It's been 20 years in the making for one British brand but even longer for British watchmaking as a whole: The announcement that Bremont has made its first credibly "made-in-England" watch movement is big news in several ways. It's a milestone not just for the company and for the country — which was historically the proud center of watchmaking before Switzerland — but also for the watch industry at large where many others dream of bringing watchmaking (back) to their home countries. Gear Patrol joined Bremont in London for the launch of the movements featured in the new Longitude limited-edition collection and to see the watches first-hand.
The new Longitude LE Collection comprises 40mm watches in three variants with a relatively classical look. Right out of the gate, these new automatic movements are equipped with a silicon escapement and offer more than basic time telling with a couple complications: a power reserve indicator (65 hours) and a digital date display (meaning each digit is displayed via its own wheel beneath the dial rather than a single disc showing 1-31). As is the case with any Bremont watch, their impressive build quality is easily appreciated in person.
Turn them over, and you can see the interesting and nicely finished architecture of the Bremont ENG300 movement (ENG376, in this configuration), as it's called, through the display case back. The collection that debuts these impressive movements represents the culmination of the brand's mission since its outset, but they also mark a new beginning: Whether the prices or styling of this particular collection is to your tastes, the real news is that the movement is designed to be produced at scale as well as adaptable to accommodate everything from simple three-hand time telling to a range of complications — and you'll gradually see them powering new and established collections alike without a big price increase from those that currently use sourced movements.
Why is it such an achievement for a company to make its own movement? Watch movements are complicated and incorporate hundreds of tiny, precise parts that require specialized skills and the capacity to manufacture. While many watch brands are proud to display a "Swiss Made" label (even if they're not based in Switzerland), many more dream of making a watch that's genuinely and completely Made in USA or Made in France, for example, and serially produced — but few countries outside of Switzerland, Japan, China and Germany have the resources to produce mechanical watch movements and their myriad intricate components domestically. The mere fact that others haven't yet done it and that it took Bremont nearly 20 years to reach this point speaks to just what a challenge it is.
Bremont has said from the very beginning that their intention was to bring industrial-level watchmaking back to the UK, and now they've finally done it.
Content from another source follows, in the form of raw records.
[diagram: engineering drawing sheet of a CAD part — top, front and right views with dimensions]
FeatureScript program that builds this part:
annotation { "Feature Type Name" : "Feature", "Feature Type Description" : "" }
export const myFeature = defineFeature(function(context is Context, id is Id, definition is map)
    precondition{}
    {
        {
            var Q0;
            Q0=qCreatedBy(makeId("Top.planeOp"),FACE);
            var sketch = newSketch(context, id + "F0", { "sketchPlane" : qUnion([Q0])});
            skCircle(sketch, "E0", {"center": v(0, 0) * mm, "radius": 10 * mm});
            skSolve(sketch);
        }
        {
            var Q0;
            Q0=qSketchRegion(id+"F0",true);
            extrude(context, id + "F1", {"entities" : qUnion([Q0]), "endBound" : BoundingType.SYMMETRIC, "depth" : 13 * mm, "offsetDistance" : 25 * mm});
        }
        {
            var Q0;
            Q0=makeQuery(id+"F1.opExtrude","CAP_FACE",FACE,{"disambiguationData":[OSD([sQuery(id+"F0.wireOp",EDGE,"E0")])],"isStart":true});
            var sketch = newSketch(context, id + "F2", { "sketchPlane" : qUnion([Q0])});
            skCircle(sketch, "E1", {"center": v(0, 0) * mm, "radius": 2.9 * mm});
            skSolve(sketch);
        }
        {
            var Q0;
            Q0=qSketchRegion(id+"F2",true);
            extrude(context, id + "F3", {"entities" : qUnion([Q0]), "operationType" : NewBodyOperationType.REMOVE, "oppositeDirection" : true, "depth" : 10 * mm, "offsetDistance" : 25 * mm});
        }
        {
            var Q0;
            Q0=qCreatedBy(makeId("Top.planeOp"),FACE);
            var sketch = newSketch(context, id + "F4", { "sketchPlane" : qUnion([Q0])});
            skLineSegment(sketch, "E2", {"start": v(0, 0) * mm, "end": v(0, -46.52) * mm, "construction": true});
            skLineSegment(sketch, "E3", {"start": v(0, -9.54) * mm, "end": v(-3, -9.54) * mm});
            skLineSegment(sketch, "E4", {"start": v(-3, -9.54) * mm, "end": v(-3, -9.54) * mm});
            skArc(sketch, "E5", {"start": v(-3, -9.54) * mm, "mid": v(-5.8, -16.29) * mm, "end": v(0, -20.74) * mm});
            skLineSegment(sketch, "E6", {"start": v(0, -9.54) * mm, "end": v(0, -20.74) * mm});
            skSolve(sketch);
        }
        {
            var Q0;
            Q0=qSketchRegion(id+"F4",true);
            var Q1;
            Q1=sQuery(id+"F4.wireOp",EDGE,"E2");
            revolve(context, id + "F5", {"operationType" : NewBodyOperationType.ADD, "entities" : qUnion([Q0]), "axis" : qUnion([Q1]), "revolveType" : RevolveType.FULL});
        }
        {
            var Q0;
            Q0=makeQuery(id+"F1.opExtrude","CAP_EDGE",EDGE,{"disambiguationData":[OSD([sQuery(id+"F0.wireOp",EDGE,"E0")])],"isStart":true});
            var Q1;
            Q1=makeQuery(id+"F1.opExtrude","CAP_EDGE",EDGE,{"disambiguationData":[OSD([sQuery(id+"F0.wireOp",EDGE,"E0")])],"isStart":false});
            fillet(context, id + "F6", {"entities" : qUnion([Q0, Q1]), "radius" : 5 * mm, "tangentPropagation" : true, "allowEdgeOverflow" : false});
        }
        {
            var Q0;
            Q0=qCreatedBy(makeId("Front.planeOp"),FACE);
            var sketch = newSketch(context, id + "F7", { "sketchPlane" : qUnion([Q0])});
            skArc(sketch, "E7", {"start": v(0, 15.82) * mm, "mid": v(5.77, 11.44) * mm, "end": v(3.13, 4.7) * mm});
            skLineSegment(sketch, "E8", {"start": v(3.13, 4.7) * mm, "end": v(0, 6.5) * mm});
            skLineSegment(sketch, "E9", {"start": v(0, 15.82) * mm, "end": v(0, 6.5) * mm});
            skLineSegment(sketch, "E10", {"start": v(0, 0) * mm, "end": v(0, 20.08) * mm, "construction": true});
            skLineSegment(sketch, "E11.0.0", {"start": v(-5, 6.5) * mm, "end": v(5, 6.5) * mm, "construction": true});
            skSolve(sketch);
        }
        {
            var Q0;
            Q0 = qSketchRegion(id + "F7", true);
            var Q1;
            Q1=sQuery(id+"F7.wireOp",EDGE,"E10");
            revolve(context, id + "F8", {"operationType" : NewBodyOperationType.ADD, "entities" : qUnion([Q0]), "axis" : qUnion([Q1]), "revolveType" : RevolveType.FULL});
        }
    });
It was always a lofty ambition to resurrect the past glory of English watchmaking that included, most notably, John Harrison's marine chronometer, which finally allowed navigators to determine longitude at sea and revolutionize trade, exploration, colonization and the expansion of the British empire.
The Royal Observatory in Greenwich, London, became the longitudinal line (prime meridian) which marked the standard (Greenwich Mean Time) against which other time zones were set. To drive home the connection and make this launch and limited edition collection a little more special, Bremont partnered with the Royal Observatory, going so far as to melt down brass that marks the exact meridian line and incorporate it into the watches' case backs. The dials feature a red line as a nod to the connection and the red, circular power reserve indicator refers to the ball on top of the observatory that drops on the hour and to which sailors would set their watches.
The limited edition watches come in three variations of steel (150 examples), rose gold (75 examples) and white gold (75 examples), each with a different dial execution. Expect that future Bremont watches featuring the movements (in other configurations) will be more affordable, but those who want a piece of Bremont history will pay from $16,995 for the steel to $24,995 for white gold versions.